### 练习任务 1
请输出原文摘录中以含有“Prometheus客户端工具process-exporter监控进程是否存在”的文字开头、以“process-exporter 根据指定的抓取规则,形成Prometheus 定期可以采集的监控指标。”结尾的这一段，一字不改。
### 练习任务 2
把记录中从含有“common name: Sticky waxweed”的那一行起、到含有“order: Ostreida”的那一行止（两端均包括）的部分转写成两列 CSV，列名为“项目”和“答案”。每条记录占一行，两列各放在一个带引号的字段里，其中的换行改为空格。只输出这一部分。

### 原文摘录
Prometheus客户端工具process-exporter监控进程是否存在

一、背景

Prometheus客户端工具process-exporter,可以用来监控进程是否存在,使用其来做服务组件的监控非常方便,如笔者这里使用 process-exporter 来监控 maxwell 实例是否存活。

二、原理

应用服务部署后,经由 process-exporter 根据指定的抓取规则,形成Prometheus 定期可以采集的监控指标。
然后Prometheus负责将目标指标,转化为实际的报警逻辑。

三、安装

待下载的软件:
process-exporter-0.5.0.linux-amd64.tar.gz

下载软件:
wget https://github.com/ncabatoff/process-exporter/releases/download/v0.5.0/process-exporter-0.5.0.linux-amd64.tar.gz

解压:
tar -xvf process-exporter-0.5.0.linux-amd64.tar.gz -C /data/bigdata_devops/

创建软链接:
ln -s process-exporter-0.5.0.linux-amd64 process-exporter

四、应用实践

4.1 process-exporter配置说明

创建配置文件
可用的模板变量:
{{.Comm}} 包含原始可执行文件的basename
{{.ExeBase}} 包含可执行文件的basename
{{.ExeFull}} 包含可执行文件的完全限定路径
{{.Matches}} 映射包含应用命令行中指定内容所产生的所有匹配项

4.2 配置样例

vim process-cfg-maxwell.yaml

process_names:
  - name: "{{.Matches}}"

### 给定条目
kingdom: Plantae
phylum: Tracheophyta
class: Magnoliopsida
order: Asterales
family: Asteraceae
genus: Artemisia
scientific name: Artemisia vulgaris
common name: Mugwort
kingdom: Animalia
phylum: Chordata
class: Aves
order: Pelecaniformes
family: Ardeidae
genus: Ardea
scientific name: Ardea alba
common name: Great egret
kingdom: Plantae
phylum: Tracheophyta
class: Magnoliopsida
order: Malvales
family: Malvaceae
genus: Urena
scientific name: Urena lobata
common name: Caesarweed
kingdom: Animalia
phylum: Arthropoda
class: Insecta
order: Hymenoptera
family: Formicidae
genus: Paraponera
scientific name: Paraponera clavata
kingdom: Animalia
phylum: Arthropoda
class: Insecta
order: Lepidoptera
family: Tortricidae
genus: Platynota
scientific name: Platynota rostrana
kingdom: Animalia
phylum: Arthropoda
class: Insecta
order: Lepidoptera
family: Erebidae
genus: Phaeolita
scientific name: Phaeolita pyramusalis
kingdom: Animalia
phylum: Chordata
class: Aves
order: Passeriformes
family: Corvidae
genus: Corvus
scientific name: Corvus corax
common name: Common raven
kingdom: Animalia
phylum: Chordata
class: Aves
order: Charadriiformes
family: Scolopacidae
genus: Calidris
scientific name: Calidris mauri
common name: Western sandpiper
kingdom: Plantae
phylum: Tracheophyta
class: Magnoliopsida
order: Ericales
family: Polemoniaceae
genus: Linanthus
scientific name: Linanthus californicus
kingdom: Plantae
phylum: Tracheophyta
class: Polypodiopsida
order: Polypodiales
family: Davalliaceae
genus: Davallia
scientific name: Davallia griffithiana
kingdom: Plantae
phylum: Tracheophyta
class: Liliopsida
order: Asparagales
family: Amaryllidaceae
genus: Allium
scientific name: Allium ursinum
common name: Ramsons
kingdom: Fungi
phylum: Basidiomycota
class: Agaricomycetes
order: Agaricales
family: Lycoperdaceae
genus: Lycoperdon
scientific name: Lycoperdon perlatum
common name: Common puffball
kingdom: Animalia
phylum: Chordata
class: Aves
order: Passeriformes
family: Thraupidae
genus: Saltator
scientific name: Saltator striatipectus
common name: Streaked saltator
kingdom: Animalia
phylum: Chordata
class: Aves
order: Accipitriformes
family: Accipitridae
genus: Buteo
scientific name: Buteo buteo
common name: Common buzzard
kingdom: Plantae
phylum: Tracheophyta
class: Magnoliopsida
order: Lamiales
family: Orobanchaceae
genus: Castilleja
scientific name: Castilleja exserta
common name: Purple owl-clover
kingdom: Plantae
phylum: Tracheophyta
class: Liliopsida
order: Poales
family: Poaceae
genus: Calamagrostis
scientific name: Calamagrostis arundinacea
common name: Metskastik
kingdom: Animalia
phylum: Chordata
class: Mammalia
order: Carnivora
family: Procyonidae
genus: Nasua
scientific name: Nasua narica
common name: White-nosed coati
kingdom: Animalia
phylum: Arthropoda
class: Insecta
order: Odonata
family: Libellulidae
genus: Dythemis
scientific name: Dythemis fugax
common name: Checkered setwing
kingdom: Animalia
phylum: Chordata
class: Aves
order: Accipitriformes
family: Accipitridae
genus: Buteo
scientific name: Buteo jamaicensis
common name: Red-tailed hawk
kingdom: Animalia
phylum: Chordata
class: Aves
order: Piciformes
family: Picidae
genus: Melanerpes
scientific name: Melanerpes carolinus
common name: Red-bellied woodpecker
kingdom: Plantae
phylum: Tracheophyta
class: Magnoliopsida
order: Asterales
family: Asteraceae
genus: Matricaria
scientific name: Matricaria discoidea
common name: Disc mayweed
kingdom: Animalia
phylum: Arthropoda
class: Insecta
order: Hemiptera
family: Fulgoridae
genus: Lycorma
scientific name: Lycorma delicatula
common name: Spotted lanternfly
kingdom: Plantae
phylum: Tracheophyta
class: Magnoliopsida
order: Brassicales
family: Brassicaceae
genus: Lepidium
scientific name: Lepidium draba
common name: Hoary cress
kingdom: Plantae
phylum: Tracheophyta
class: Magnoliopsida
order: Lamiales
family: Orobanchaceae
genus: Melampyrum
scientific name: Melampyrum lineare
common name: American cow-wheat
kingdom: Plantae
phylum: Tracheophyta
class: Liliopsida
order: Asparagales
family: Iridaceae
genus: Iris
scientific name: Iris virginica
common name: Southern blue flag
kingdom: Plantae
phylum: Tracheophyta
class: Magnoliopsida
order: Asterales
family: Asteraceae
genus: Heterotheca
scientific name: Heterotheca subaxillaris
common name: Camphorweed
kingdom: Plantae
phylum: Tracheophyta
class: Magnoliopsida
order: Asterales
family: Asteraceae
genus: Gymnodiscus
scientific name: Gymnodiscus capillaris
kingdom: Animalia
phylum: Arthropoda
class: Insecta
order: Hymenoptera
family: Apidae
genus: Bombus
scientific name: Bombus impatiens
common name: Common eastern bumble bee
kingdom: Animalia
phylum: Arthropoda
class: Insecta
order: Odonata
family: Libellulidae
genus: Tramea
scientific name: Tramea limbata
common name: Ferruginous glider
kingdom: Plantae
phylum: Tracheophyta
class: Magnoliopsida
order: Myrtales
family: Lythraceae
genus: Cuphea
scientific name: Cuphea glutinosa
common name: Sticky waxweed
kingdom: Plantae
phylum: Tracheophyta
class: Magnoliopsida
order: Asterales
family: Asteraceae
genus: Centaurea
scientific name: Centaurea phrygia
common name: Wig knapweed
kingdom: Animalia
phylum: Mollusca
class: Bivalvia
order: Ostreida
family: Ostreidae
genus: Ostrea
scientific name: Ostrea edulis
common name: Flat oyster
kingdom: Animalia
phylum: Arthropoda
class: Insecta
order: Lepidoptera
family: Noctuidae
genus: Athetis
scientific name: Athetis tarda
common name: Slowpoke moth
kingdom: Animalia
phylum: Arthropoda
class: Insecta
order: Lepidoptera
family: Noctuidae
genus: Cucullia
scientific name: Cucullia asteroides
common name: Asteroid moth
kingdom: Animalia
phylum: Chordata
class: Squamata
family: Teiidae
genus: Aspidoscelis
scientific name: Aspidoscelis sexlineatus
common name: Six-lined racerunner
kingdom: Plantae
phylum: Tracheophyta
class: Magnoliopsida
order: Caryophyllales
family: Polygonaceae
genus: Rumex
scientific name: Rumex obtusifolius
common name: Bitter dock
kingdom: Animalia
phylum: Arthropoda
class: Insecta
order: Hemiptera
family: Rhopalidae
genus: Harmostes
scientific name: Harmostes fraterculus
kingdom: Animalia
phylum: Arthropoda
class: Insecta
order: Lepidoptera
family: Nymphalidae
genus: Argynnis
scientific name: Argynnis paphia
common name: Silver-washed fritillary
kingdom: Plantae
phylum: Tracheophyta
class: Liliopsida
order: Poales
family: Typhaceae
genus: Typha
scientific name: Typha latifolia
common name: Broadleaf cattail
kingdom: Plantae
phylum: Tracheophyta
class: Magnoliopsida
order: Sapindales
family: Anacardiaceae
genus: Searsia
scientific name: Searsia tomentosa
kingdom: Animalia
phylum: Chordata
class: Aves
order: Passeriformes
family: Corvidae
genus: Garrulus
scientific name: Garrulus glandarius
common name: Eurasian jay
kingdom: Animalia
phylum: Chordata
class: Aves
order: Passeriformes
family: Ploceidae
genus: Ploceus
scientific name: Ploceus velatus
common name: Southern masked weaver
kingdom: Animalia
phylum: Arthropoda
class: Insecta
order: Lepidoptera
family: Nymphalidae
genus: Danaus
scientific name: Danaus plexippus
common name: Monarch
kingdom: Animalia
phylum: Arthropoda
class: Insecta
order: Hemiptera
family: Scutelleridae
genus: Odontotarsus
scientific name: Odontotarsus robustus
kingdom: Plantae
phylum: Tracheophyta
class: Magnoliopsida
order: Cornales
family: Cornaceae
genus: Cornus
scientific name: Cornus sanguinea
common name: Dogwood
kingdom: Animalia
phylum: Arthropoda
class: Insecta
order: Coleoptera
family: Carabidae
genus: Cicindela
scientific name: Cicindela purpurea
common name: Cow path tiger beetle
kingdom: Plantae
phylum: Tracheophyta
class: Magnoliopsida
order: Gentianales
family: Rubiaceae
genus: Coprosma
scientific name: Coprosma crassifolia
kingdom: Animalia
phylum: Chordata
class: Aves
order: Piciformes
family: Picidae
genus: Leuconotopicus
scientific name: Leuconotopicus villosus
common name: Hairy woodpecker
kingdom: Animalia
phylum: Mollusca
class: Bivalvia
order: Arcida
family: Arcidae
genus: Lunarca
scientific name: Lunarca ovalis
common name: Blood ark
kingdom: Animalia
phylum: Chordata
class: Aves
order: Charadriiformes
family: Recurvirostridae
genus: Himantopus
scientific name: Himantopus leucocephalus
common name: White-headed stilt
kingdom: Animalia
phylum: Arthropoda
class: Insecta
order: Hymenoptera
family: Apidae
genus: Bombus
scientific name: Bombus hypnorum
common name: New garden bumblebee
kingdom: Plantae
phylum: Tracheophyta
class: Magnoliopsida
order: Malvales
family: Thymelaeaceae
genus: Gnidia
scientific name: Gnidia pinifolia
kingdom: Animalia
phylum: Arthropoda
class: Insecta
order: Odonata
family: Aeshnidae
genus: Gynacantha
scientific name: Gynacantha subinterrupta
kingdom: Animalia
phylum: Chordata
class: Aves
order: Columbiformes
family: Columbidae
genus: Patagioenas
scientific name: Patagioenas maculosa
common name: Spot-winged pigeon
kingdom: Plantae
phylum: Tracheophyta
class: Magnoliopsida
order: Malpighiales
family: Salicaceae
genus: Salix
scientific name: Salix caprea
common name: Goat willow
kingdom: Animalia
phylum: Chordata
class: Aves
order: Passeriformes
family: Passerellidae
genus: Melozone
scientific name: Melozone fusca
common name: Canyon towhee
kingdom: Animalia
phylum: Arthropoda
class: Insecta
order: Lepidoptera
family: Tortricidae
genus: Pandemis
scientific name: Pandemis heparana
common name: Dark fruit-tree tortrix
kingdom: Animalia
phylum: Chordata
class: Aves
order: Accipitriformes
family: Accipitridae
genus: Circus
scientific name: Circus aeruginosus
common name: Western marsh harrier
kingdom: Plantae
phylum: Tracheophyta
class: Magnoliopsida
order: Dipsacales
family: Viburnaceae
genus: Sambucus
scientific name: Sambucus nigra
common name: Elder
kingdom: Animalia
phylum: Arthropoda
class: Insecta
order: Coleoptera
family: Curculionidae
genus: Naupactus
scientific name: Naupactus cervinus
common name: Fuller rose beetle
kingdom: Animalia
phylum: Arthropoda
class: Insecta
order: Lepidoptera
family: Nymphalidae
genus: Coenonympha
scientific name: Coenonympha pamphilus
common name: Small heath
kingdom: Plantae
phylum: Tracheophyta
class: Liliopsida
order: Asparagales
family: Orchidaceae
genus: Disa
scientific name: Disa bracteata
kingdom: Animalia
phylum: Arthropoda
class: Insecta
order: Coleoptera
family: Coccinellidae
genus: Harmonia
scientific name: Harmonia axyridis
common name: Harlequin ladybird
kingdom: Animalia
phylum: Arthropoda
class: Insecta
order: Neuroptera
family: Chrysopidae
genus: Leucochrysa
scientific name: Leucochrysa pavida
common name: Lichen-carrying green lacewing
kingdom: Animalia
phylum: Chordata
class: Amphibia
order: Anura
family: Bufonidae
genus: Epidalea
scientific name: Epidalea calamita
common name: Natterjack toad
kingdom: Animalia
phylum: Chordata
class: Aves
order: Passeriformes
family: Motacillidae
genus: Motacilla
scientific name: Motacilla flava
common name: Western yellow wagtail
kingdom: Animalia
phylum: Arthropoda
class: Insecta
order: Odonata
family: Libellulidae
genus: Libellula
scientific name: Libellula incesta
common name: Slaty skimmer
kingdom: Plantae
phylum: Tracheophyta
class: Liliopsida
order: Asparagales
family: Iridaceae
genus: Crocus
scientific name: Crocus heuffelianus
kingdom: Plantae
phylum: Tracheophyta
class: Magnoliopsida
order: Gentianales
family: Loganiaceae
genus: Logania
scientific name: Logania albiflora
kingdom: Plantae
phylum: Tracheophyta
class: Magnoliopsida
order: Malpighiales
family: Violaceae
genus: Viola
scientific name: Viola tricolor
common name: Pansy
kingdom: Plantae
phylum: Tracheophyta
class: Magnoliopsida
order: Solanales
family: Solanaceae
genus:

### 完整答案 1
Prometheus客户端工具process-exporter监控进程是否存在

一、背景

Prometheus客户端工具process-exporter,可以用来监控进程是否存在,使用其来做服务组件的监控非常方便,如笔者这里使用 process-exporter 来监控 maxwell 实例是否存活。

二、原理

应用服务部署后,经由 process-exporter 根据指定的抓取规则,形成Prometheus 定期可以采集的监控指标。

### 完整答案 2
项目,答案
"common name:","Sticky waxweed"
"kingdom:","Plantae"
"phylum:","Tracheophyta"
"class:","Magnoliopsida"
"order:","Asterales"
"family:","Asteraceae"
"genus:","Centaurea"
"scientific name:","Centaurea phrygia"
"common name:","Wig knapweed"
"kingdom:","Animalia"
"phylum:","Mollusca"
"class:","Bivalvia"
"order:","Ostreida"